This is a weird one, mostly in far hindsight. The really kinetic, armor-on-armor phase of the war was pretty much over, but there were still missions that looked like they were the last bits. This was one of them. We went out to cover what I still think is the only actual former surrender/capitulation of an Iraqi general. The guy saluted our colonel, turned all his tanks and people over, and went on to probably lead a Sunni jihad. Who knows? We then spent the day disabling a whole lot of T-72s, which near as I could tell consisted of cutting their fuel lines and smashing their lights. I guess it worked, because I don’t think al-Qaida in Iraq ever attacked our forces with armored columns.

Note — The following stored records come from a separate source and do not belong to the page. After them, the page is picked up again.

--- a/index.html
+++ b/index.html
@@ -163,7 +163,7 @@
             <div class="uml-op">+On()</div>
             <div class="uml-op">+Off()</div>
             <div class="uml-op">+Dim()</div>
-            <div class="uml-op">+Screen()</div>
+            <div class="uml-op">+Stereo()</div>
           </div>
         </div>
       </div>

We spent the day mostly in two areas: the outskirts of Fallujah and Ramadi. Both were new names to me at the time, but they obviously would become infamous over time as flashpoints in the Sunni Triangle. In Fallujah we mostly saw cows and old families, but we never really went close to the city. In Ramadi, what seemed like a friendly visit escalated quickly, and I remember seeing what looked like the entire town coming out to meet us. Still not sure if it was a greeting or an attempt to rob us of our humvees. I just know it was chaotic, and edgy, and probably a glimpse of the future.
16 April 03
Yesterday was weird. Like something out of a movie. The throng pressed against me, begging for food, begging for anything. What to do? The humvee to my back. I can’t go forward.

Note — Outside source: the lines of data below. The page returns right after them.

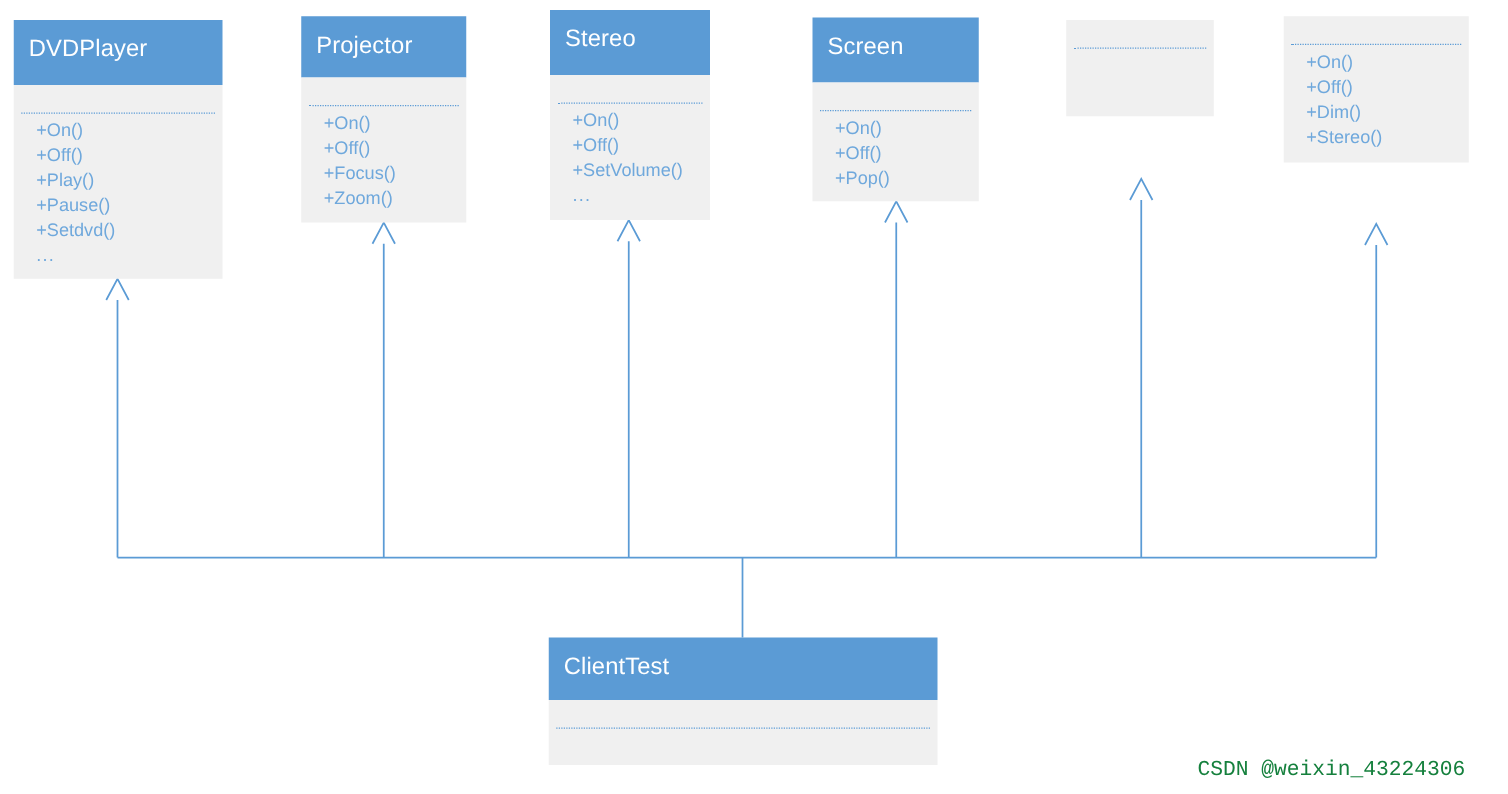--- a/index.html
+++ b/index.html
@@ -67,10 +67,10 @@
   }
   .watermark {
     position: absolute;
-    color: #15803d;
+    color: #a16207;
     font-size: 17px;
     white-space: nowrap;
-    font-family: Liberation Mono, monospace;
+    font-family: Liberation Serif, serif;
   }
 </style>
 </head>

Let’s take it from the top.
The day started at the early hour of 4:30. I hurriedly dressed and got the truck ready for a convoy to what I thought would be a capitulation ceremony involving COL Potts and some Iraqi generals. Found out that was wrong right away. We were going to a FARP [forward arming and refueling point] where we’d wait for everybody to get back from the ceremony, and then we’d go destroy the generals’ tanks.
The FARP was roughly 90 km west of Baghdad, on the side of the same highway we originally used to get to the airport. [SPC] Muma, SSG Freeman, and I passed the time talking and waiting for the helicopters. Around about 11 o’clock they arrived and we all set off, with Romeo [Gacad] and Dan [Wiltshire], for the tanks.
It was a long, slow drive down a raised road in a green, lush neighborhood on the banks of the Euphrates. Adults and children waited along the road to wave, cheer and beg for candy. Muma and I sat ready with our weapons, but everybody kept a respectful distance.
Stop. Go. Stop. Go. Stop. Destroy tanks.* Take pictures. Finally, we get to the end before turning back around to return to the highway.
We drove farther down the road until we turned off again. This neighborhood had nothing green or lush about it. Wasteland is the first word that comes to mind. Dirty people. Little water. Dead chickens everywhere.**
We stop to destroy a few T-72s [Iraqi armor via the Soviet Union]. this crowd doesn’t maintain a respectful distance. They’re in our faces, shaking our hands, smiles all around. They’re amazed to see a female Soldier (Muma). They want American dollars. They want whiskey. Out of smokes, I trade a Jolly Rancher for a cigarette. Chaos.
I guess my niceness unleashed theirs. They all want food. Now they want my Rolling Stone, they take a US News. I’m all but pushed into the truck. SSG Freeman has to get them to back up. We get some space and move on.
But they follow, the crowd becoming a mob, with the situation appearing hairier each mile we travel. These people appear desperate, but the thread of violence is thick in the air. Now all the faces aren’t smiling. All the thumbs aren’t up either.
COL Potts finally decides the situation is getting out of control. We turn around and begin the long trip back to the airport. One stop and a broken track^ later, we arrive at 11 p.m. The day is over.
These people are so poor they’ve become desperate. It’s sad. But it makes me glad to know I’ve been part of making their lives better. Bush may have had his reasons for this war, but God had another plan entirely.
To Be Continued …
* As stated in the photos, “destroying” tanks meant mostly cutting their fuel lines and smashing their lights. I guess that made them unusable? I think the point was to save them so the Free Iraqi Army or whatever it was going to be would have crappy tanks.
** How I neglected to take a picture of a single dead chicken escapes me. They were everywhere! They kind of put us on edge at first, because dead wildlife, especially birds all over the ground is one of those things you look for in a biological or chemical attack. Fortunately, it appeared they were part of a chicken truck wreck. At least I hope so, because we all know how long it takes Uncle Sam to get around to admitting troops were exposed to something.
^ Broken track is what armored vehicles have to do when something goes wrong. Basically a link in that big track gets broken or lost, so they have to roll it all the way out, replace the broken link, then roll it back over the wheels and attach it. It’s time consuming, and we were tired, and the fireworks we saw driving down the road were likely pissed-off Sunnis telling their buddies where we were, but you don’t leave the armor behind after a day like that.